- To-do item
Wherever a line of the data contains "wall", copy that line.

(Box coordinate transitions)
* * * * * * * * *
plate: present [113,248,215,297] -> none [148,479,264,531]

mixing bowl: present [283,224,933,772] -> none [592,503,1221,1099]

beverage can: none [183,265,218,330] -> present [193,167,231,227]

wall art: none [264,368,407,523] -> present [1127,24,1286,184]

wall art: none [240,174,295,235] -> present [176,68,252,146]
* * * * * * * * *
- Solution for this task
wall art: none [264,368,407,523] -> present [1127,24,1286,184]
wall art: none [240,174,295,235] -> present [176,68,252,146]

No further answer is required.